JUNI bagaikan bulan musik. Jakarta dikerubut berbagai
pertunjukan jazz dan klasik. Mungkin itu salah satu sebabnya
kenapa pertunjukan The Eastman Wind Ensemble dari Amerika
Serikat -- 13 dan 14 Juni di studio V RRI -- hanya disaksikan
sedikit penonton.
Rombongan ini adalah ensembel tiup pertama yang pernah diterima
Jakarta. Mereka terbang dari Rochester, New York, untuk
perlawatan 6 minggu ke Timur. "Kami sudah bersiap-siap latihan
dan mengumpulkan repertoar sejak September tahun lalu sampai
Mei kemarin," kata Dr. Donald Hunsberger yang menjadi dirigennya
kepada Eddy Herwanto dari TEMPO. Melihat berbagai alat tiup dan
perkusi yang mengisi peti-peti peralatan mereka, kita dapat
merasakan perlawatan memang telah dipersiapkan dengan serius.
Jazz
Keistimewaan terletak pada pilihan sajian -- yang mencakup juga
karya-karya kontemporer seperti West Side Stor karya Leonard
Bernstein yang diaransir Donald Hunsberger sendiri. Kelompok ini
didirikan tahun 1952, dan sampai sekarang memiliki kebanggaan
sebagai grup yang berkembang atas dasar musik Amerika yang khas.
Mereka menganggap itulah sumbangan terpenting mereka kepada
musik dunia.
Yang disuguhkan malam itu antara lain: Fanfare for The Common
Man (Aaron Copland), Suite in Eb (Gustav Holst), The Leaves are
Falling (Warren Benson), Verne (Verne Reynold), Adagio
(Rodrigo). Komponis Rayburn Wright, yang mengikuti rombongan
tersebut, sempat mengeluh dalam hal nomor Suite in Eb -- di
bagian ketiga yang menampilkan suara dram yang berdentam-dentam.
"Gedung ini serasa kecil untuk menampung bunyi yang diperlukan
pada bagian itu," ujarnya.
Ensembel ini didukung oleh 40 awak, dengan usia antara 20
sampai 32 tahun. Mereka muncul dari berbagai kota. Ensembel
sendiri adalah bagian dari Eastman College, yang mencakup 650
orang mahasiswa, yang didirikan oleh George Eastman tahun 1922
-- orang yang juga dikenal sebagai penemu film dan pemilik
pabrik Kodak.
Ketika ditanya, kenapa rombongan condong memilih musik mutakhir,
Donald Hunsberger menyatakan bahwa itu memang kesukaan mereka.
"Selain kami menyukainya, kami juga berusaha memperkenalkan.
Kalau kami mainkan musik romantik atau musik barok saja nah
siapa yang akan kenal musik garda depan?
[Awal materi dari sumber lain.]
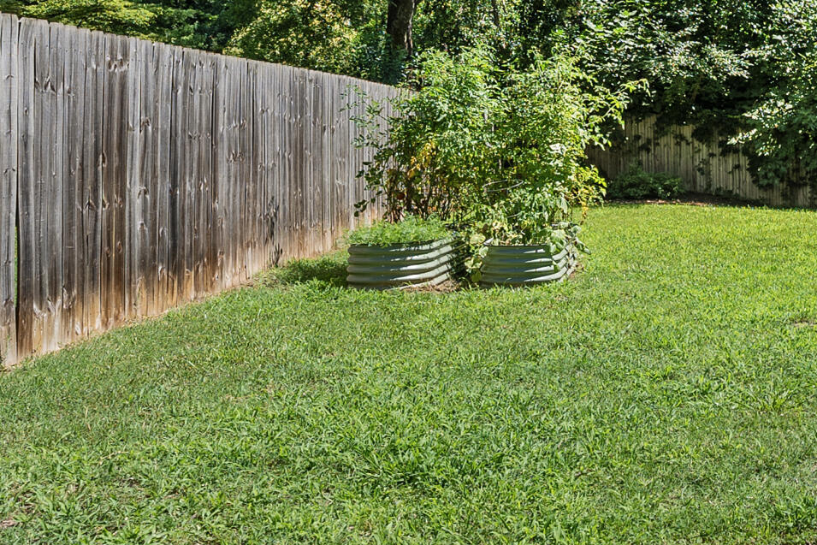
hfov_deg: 34.6
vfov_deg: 29.4
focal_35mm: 44
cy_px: 63
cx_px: 1003
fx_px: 999
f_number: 7.1
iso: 80
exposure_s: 1/160
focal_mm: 14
Dengan kata lain, itu
membantu komponis-komponis itu sendiri memperkenalkan karyanya.
Kalau kita tunda lagi, nanti namanya bukan musik garda depan
lagi dong!"
Bicara soal musik kontemporer, mereka tidak heran mendengar
betapa banyak kesulitan yang dihadapi pemusik kalau ingin
kontemporer di Indonesia. Mereka serta-merta menjelaskan bahwa
di Amerika sendiri keadaannya setali tiga uang. "Di Amerika pun
banyak yang tak suka jenis musik garda depan," kata Rayburn
Wright. Diperkirakan ini akibat adanya ikatan batin yang kuat
dari masyarakat dengan musik-musik sebelumnya. Ia sendiri,
karena memang suka pada jazz, tak ragu-ragu memasukkan unsur
jazz dalam garapan -- seperti misalnya terdengar dalam
Verberations.
Malam penampilan itu diakhiri dengan The Florentineer karya
Julisus Fucik yang kaya dengan melodi. Pria dan wanita itu
menjalin suara alat tiup dan perkusi dengan kompak sambil
menggoyang-goyang pinggul. "Saya sejak tadi menanti bagian
terakhir itu, kalau-kalau ada yang ikut berjoget," kata peniup
flut Melissa Shuller. Tentu saja tidak.